A reporter picks up a stick and pokes the bear: “Mr. President, Governor Cuomo has said  if you pressured New York it would cause a constitutional crisis, and called you King Trump.”

“Yeah, I heard that,” the president says. “He needed help, we gave him 2900 beds he didn’t use, I have him a ship he didn’t use, we said look we don’t think you need it…we get along just fine.”  I suspect he liked the sound of King Trump so much, it made him disinclined to be more critical of the man acknowledging his greatness so publicly.

“What’s your assurance to workers who are fearful of getting sick?” asked a reporter, and the president said it’s totally up to governors and companies testing maybe weekly, doing some temperature taking, however they want to do it.  Just remember the president’s Tony Soprano-esque warning “We will hold the governors accountable.”

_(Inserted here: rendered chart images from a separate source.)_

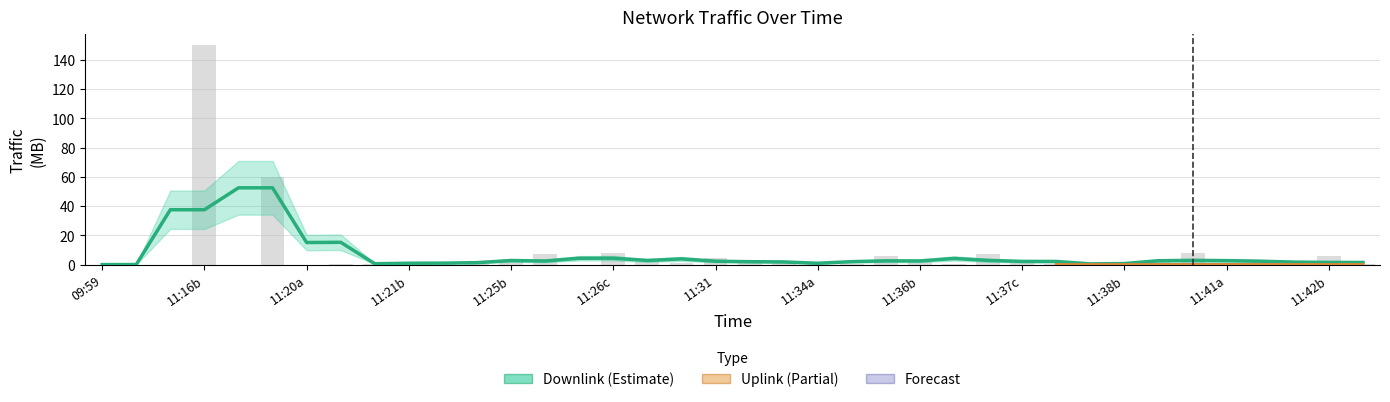

The value at 11:42b is 9.0. True or false?

False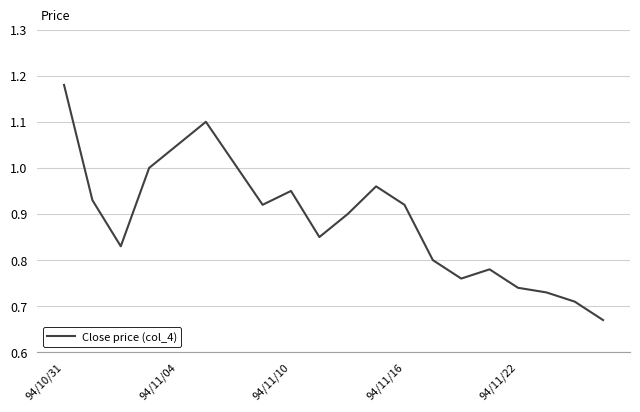

What is the difference between the maximum and minimum values?

0.5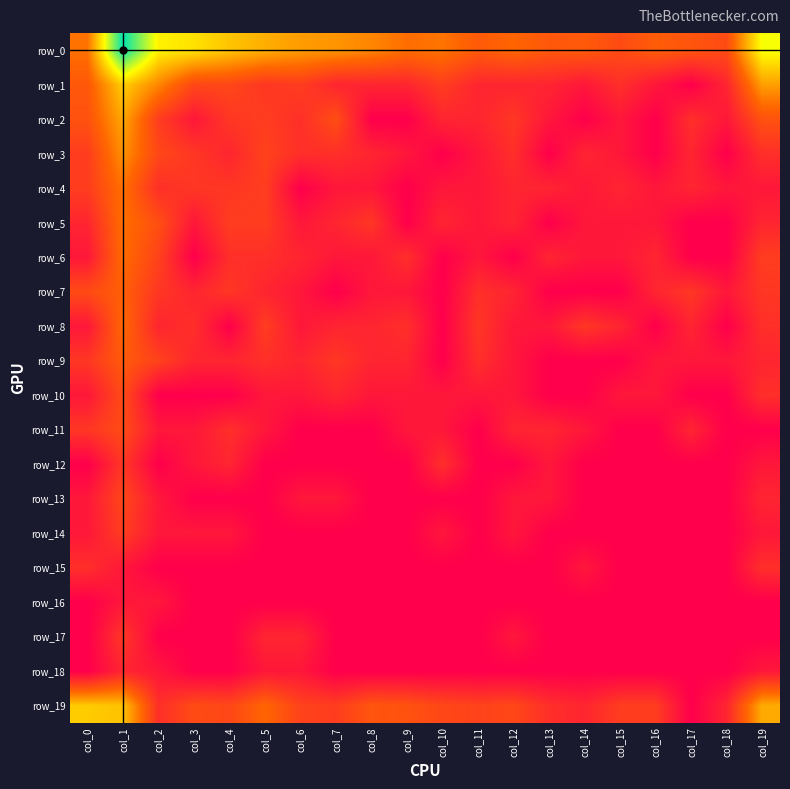

What is the maximum value shown in the chart?

8.9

There is no brewing food crisis, according to the president. “Our farmers are incredible, producing levels of food that is unbelievable. The stores seem to be in good shape.” There is no mention of the millions of pounds of wasted produce and milk that grace the front pages of newspapers every day. Clearly not all farmers in the food chain agree with the president’s casual assessment: “Clearly we’re in a time of crisis,” says a dairy farmer in Wisconsin.”We’ve lost 25 percent of our income just through the crashed market. Now we face the reality of having to dump milk on top of that.”

In other news, there is a physican at a nursing home in Texas who got his hands on some hydroxychloroquine and started what he’s calling an “observational study” administering this unproven drug among the 56 residents and 31 staff that have vested positive for COVID. Rolling Stone reports some patients and their families are not aware that they are being given the drug, which carries with it some serious side effects that Rita Wilson, wife of Tom Hanks, detailed in her recent recovery from COVID: “I don’t know if the drug worked or if it was just time for the fever to break…. the chloroquine had such extreme side effects, I was completely nauseous, I had vertigo and my muscles felt very weak … I think people have to be very considerate about that drug.”

Good News:  Maybe good is not the word for this, but it touched me deeply to learn that on China’s version of Twitter, called Weibo, users have left more than 870,000 messages on the last post made by Dr. Li Wenliang, the doctor in the Chinese city of Wuhan who warned people of the virus, getting in trouble with Chinese authorities, before dying of COVD himself.  They write to him as we would any friend, telling him that spring has arrived and that the cherry blossoms are blooming. In my home state the dogwoods are blooming, too, a sight I would like to see again, sitting with my parents on their back porch in Illinois.